26 Jan 2017, 00:00

Power grid fees - Unfair and opaque?

Germany’s shift to a renewable energy future requires massive investments into the country’s power network. The costs are borne by consumers, who pay a grid fee included in their power bills. A rapid rise of these network usage charges in recent years has sparked a controversy over the methods used to calculate the costs, and their distribution. (UPDATE with government reform proposal)

Grid fees already make up around a quarter of a household’s electricity bill [For details, see the Factsheet What German households pay for power]. At a cost of more than seven cents per kilowatt hour on average, they top the renewables surcharge consumers pay to finance the roll-out of green energy.

Figure 1 | Composition of average household power prices 2006 - 2017. Source - BDEW 2017.

Network charges are expected to rise further in the coming years, due in large part to the huge investments needed to make Germany’s power grid fit for a future energy system characterised by an increasing share of fluctuating renewable power. Fees were expected to rise around ten percent on average at the start of 2017.

Investments in transmission and distribution grids alone rose from 3.8 billion euros in 2011 to about 6 billion in 2015. Many more billions of euros are earmarked for spending on offshore wind park connections in the Baltic Sea and the North Sea. Huge funds will also be needed to build new electricity superhighways to transport wind power from the breezy north of the country to the industrial and power-hungry south.

The total costs of future grid extensions are currently hard to gauge, according to the Federal Network Agency (Bundesetzagentur). Provisional estimates suggest 18 billion euros will be spent on overland extensions and 15 billion euros for offshore projects by 2024. But plans to use underground cables will cause additional costs, the agency warns.

Total grid fees amounted to more than 17 billion euros a few years ago, and are likely to have risen to around 20 billion euros by now - but recent data is not available, grid expert Andreas Jahn from the Regulatory Assistance Project (RAP) told the Clean Energy Wire.

The rising share of renewable power – currently around a third of consumption – has already revealed the weaknesses of a power grid originally designed for an electricity system with a steady flow of electricity from large conventional power plants. Network operators need to intervene constantly to match supply and demand to keep the grid stable, resulting in extra costs which are also part of the grid fees paid by consumers [Find more details in the CLEW factsheet Re-dispatch costs in the German power grid].

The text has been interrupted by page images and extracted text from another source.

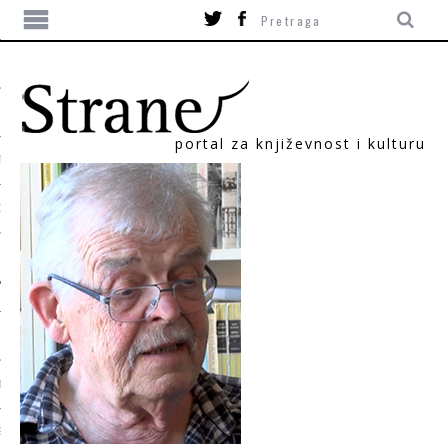
portal za književnost i kulturu
TIKA
ORI
T
SUM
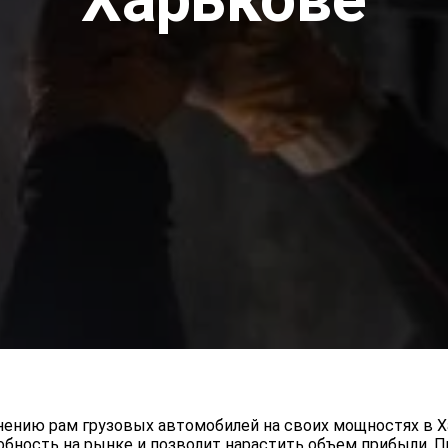
инению рам грузовых автомобилей на своих мощностях в 
обность на рынке и позволит нарастить объем прибыли. 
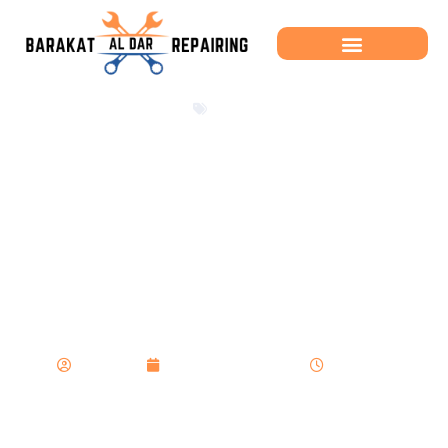
Latest
Du học ngành thẩm
mỹ tại Nhật Bản – Cơ
hội nghề nghiệp rộng
mở và trải nghiệm
toàn diện
admin
October 18, 2024
3:24 pm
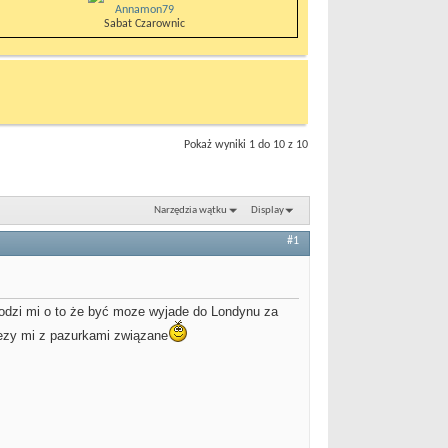
Annamon79
Sabat Czarownic
Pokaż wyniki 1 do 10 z 10
Narzędzia wątku
Display
#1
odzi mi o to że być moze wyjade do Londynu za
zalezy mi z pazurkami związane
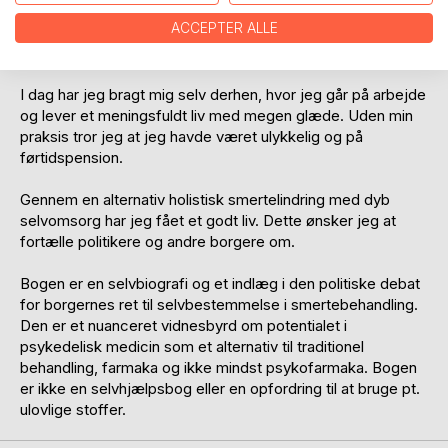
løb, meditation, yoga og cannabis som er en mild
ACCEPTER ALLE
psykedelika, og ved behov har jeg mikrodoseret klassisk
psykedelika som psilocybin og LSD.
I dag har jeg bragt mig selv derhen, hvor jeg går på arbejde
og lever et meningsfuldt liv med megen glæde. Uden min
praksis tror jeg at jeg havde været ulykkelig og på
førtidspension.
Gennem en alternativ holistisk smertelindring med dyb
selvomsorg har jeg fået et godt liv. Dette ønsker jeg at
fortælle politikere og andre borgere om.
Bogen er en selvbiografi og et indlæg i den politiske debat
for borgernes ret til selvbestemmelse i smertebehandling.
Den er et nuanceret vidnesbyrd om potentialet i
psykedelisk medicin som et alternativ til traditionel
behandling, farmaka og ikke mindst psykofarmaka. Bogen
er ikke en selvhjælpsbog eller en opfordring til at bruge pt.
ulovlige stoffer.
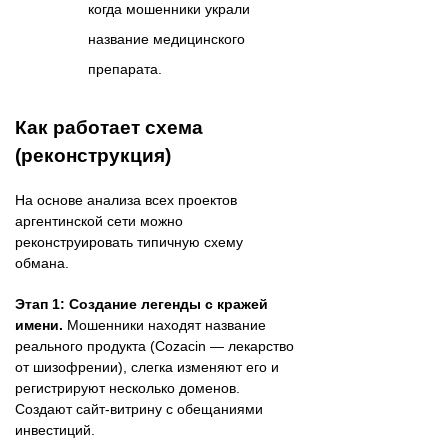
когда мошенники украли
название медицинского
препарата.
Как работает схема
(реконструкция)
На основе анализа всех проектов
аргентинской сети можно
реконструировать типичную схему
обмана.
Этап 1: Создание легенды с кражей
имени.
Мошенники находят название
реального продукта (Cozacin — лекарство
от шизофрении), слегка изменяют его и
регистрируют несколько доменов.
Создают сайт-витрину с обещаниями
инвестиций.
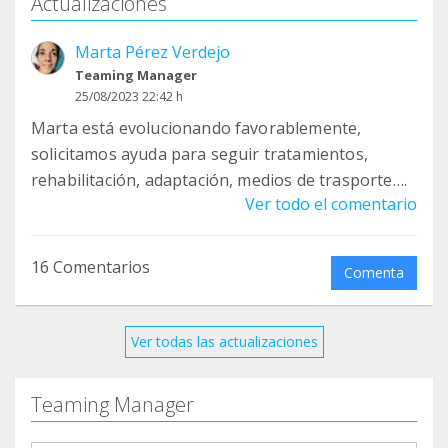
Actualizaciones
Marta Pérez Verdejo
Teaming Manager
25/08/2023 22:42 h
Marta está evolucionando favorablemente,
solicitamos ayuda para seguir tratamientos,
rehabilitación, adaptación, medios de trasporte….
Ver todo el comentario
16 Comentarios
Comenta
Ver todas las actualizaciones
Teaming Manager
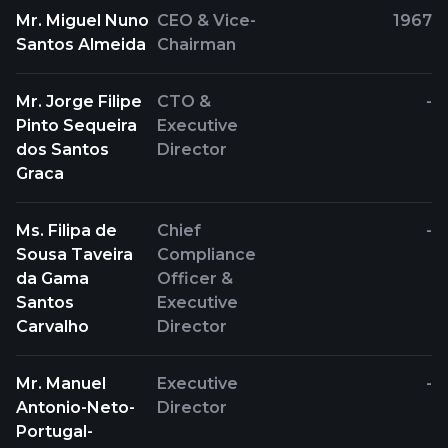
Mr. Miguel Nuno
CEO & Vice-
1967
Santos Almeida
Chairman
Mr. Jorge Filipe
CTO &
-
Pinto Sequeira
Executive
dos Santos
Director
Graca
Ms. Filipa de
Chief
-
Sousa Taveira
Compliance
da Gama
Officer &
Santos
Executive
Carvalho
Director
Mr. Manuel
Executive
-
Antonio-Neto-
Director
Portugal-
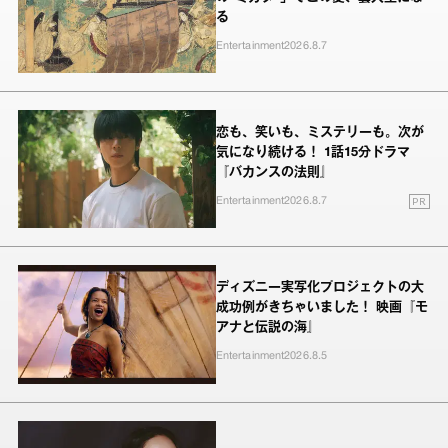
る
Entertainment
2026.8.7
恋も、笑いも、ミステリーも。次が
気になり続ける！ 1話15分ドラマ
『バカンスの法則』
PR
Entertainment
2026.8.7
ディズニー実写化プロジェクトの大
成功例がきちゃいました！ 映画『モ
アナと伝説の海』
Entertainment
2026.8.5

Despite the rising number of measures to stabilise the grid, Germany’s power network remains one of the most reliable in the world [For details, read the CLEW factsheet Germany’s electricity grid stable amid energy transition].

Unfair and opaque?

The rapid rise of power prices in general, and of grid fees in particular, have led to a growing demand for a reform of the grid fee system. Critics say the current mechanism is unfair for three reasons:

Firstly, energy-intensive industries are exempt from the charge, increasing costs for all other consumers. Industry rebates top one billion euros in 2017. This means the surcharge added to consumer power bills to finance the rebates rises from 0.378 to 0.388 cents per kilowatt-hour (ct/kWh) – affecting both households and those businesses without exemptions. The Grid Agency says industry rebates are on the rise because both grid fees and the number of companies with exemptions went up. Critics such as Green politician Bärbel Höhn say the number of companies exempt from the surcharge – which currently stands at around 5,000 – rises each year because businesses use “creative processes” to be included.

Secondly, grid fees vary strongly across the country. The charges in expensive regions are more than twice as high as in the cheapest regions. They are especially dear in rural areas in the east of the country because costs are distributed among a sparse population. Large additions of renewable power in these regions also require grid extensions and investments (see graphic). Regional differences are on the rise: Prominent grid operator TenneT – which serves many rural areas from the north to the south of the country - planned to raise its grid fees by 80 percent in 2017.

As a result, only a small percentage of the power bill comes from grid fees in some regions, while they constitute almost half the total in others. An average family in northern Brandenburg pays grid fees of 416 euros for an annual power consumption of 3,500 kWh, while the average family in Bremen pays 196 euros for the same amount of power. For large-scale consumers, the price differences become even more evident: a bakery in Bremen with an annual power consumption of 80,000 kWh pays 2,942 euros, while a bakery in northern Brandenburg is charged 7,974 euros, according to calculations by Agora Energiewende. A grid fee reform proposal approved by government cabinet in January 2017 did not envisage to align grid fees across Germany, contrary to earlier press reports and despite pressure to do so.

Thirdly, the current system allows grid operators to charge large profits, according to critics.  Complex regulation is required to balance the interests of grid operators and power consumers because electricity grids are a monopoly business without competition to drive costs down. The Grid Agency approves the fees charged by network operators, but critics complain the system is not transparent, and offers operators far too much leeway to overcharge consumers.

In 2019, the Federal Network Agency will put a tighter limit on the profits grid operators are allowed to make. But there is no transparency on the real infrastructure costs, and the profits operators charge consumers, according to an analysis by energy think-tank Agora Energiewende.